“Thank goodness! Well, now, is there a smith in the village? You know what I mean: a blacksmith, a man who makes iron things?”
It was not a very clear definition, but the Hindu understood him.
“Yees, sahib,” he said; “smif that way.” He pointed to a hut at a little distance.
“That’s all right. Fetch the smith along, and I’ll get you to tell him what I want.”
“I know, sahib, I tell them. I do big trade in this place. They silly jossers, sahib; think you a djinn.”
“Well, put that right, and hurry up, will you?”
The Hindu salaamed and returned to the group of villagers. An excited colloquy ensued, the man pointing now to the Englishman, now to the aeroplane, and now to the dhow alongside the jetty. Presently the Hindu came back.
“Silly chaps say what for you come here, sahib. You know too much, they say.”
Smith guessed that they supposed his visit had something to do with the smuggling operations in which they were engaged. He explained quickly that he was merely an ordinary traveller, on his way to India in one of the new air carriages in which Englishmen were accustomed to make long journeys, and he promised to pay the smith well for any assistance he could give in repairing a slight injury which the carriage had suffered in a storm. The Hindu carried this message to the villagers, who were now increasing in number as they regained confidence, and after another discussion he returned, accompanied by a big man, the dirtiest in the crowd, the others following slowly.
He found it no easy matter, through his smiling but incompetent interpreter, to explain that he wanted the use of the smith’s appliances. To quicken their apprehension he produced a couple of half-crowns, pointing out that they were worth four rupees, and offered these as payment when the work was done. The Hindu recognized the King’s head on the coins, and eagerly assured the Baluchis that they were good English money; but the smith, true to the oriental habit of haggling, rejected them scornfully as insufficient, and was backed up by a chorus of indignant cries from the crowd.
Smith, impatient at the loss of time, and forgetting that any show of eagerness would merely encourage the natives to delay, was incautious enough to show them a half-sovereign.

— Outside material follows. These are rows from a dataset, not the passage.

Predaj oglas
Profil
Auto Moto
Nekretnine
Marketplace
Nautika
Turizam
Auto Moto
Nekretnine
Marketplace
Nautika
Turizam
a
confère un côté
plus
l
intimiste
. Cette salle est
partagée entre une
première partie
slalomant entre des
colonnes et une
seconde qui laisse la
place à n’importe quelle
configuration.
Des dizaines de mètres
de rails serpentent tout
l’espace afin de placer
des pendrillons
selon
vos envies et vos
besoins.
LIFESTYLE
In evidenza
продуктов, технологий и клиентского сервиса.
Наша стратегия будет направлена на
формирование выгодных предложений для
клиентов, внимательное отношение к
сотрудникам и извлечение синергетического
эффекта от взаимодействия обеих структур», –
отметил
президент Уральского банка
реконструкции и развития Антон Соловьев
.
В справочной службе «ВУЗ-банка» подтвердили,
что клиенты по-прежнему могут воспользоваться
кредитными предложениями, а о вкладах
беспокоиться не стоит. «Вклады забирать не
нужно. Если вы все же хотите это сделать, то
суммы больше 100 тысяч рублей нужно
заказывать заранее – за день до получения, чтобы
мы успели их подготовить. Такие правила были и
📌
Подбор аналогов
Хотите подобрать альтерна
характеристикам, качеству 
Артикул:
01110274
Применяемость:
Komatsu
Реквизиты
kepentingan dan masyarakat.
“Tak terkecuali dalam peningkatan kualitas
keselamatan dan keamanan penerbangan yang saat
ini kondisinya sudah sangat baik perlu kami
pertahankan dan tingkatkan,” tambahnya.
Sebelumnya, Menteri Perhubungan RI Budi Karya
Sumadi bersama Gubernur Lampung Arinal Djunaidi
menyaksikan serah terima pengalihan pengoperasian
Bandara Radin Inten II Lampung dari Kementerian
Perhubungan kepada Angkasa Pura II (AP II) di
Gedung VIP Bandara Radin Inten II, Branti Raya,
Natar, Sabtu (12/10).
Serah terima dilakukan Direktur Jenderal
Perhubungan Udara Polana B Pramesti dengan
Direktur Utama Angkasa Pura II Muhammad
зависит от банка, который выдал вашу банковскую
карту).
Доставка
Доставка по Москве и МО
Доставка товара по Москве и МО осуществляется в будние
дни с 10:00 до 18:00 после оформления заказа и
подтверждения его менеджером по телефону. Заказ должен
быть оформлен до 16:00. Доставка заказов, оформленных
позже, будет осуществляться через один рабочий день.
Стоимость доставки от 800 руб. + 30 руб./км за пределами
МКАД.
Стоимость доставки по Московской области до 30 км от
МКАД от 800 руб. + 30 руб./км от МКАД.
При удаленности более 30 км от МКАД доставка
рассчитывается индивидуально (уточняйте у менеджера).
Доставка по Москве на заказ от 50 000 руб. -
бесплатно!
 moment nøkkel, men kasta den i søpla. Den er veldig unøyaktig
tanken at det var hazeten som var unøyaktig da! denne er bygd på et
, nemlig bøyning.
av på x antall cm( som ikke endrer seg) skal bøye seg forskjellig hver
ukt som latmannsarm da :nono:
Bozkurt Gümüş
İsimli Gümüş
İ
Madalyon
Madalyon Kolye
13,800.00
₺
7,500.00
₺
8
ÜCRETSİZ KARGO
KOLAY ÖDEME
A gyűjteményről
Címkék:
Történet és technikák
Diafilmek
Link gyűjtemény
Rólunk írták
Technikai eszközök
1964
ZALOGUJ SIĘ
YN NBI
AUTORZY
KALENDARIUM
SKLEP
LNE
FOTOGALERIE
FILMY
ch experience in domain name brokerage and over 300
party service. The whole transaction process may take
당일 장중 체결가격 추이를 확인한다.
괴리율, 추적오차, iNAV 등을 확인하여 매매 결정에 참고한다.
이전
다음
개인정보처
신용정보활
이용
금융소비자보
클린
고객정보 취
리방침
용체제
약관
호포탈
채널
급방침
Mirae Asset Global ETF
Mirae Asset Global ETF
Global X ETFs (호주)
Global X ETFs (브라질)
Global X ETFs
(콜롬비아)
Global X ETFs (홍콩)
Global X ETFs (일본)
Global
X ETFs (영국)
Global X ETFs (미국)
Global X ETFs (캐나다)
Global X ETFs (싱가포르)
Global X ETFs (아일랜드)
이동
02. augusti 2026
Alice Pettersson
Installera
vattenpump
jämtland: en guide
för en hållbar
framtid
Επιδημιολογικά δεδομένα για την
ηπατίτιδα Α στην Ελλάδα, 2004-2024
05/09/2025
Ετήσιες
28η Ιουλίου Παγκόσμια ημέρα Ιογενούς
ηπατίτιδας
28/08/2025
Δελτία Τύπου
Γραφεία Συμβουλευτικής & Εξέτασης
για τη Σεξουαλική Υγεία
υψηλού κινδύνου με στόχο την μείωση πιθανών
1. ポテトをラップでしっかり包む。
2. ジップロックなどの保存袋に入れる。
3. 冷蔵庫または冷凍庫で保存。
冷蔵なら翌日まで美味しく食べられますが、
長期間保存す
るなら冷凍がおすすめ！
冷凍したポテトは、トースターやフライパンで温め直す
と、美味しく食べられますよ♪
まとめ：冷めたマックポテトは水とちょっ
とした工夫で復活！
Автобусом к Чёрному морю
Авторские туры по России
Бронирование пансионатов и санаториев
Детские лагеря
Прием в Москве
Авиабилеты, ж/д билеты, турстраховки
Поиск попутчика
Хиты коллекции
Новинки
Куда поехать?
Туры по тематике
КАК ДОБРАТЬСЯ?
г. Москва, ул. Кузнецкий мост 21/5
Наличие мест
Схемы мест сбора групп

Though the Hindu appeared to do his best to persuade them that this was generous pay, they showed even greater contempt, and became more and more clamorous.
“Greedy chaps want more, sahib,” said the Hindu deprecatingly.
“Very well,” replied Smith, pocketing the coin. “We’ll do without them.”
He turned his back on them, and returned at a saunter to the aeroplane, the crowd, now swelled by the arrival of apparently all the inhabitants of the village, old and young, pressing on behind. It was evident that they had now lost their fear of the strange machine.
“How are you getting on, Roddy?” he asked. “These asses won’t take half-a-sovereign to lend a hand.”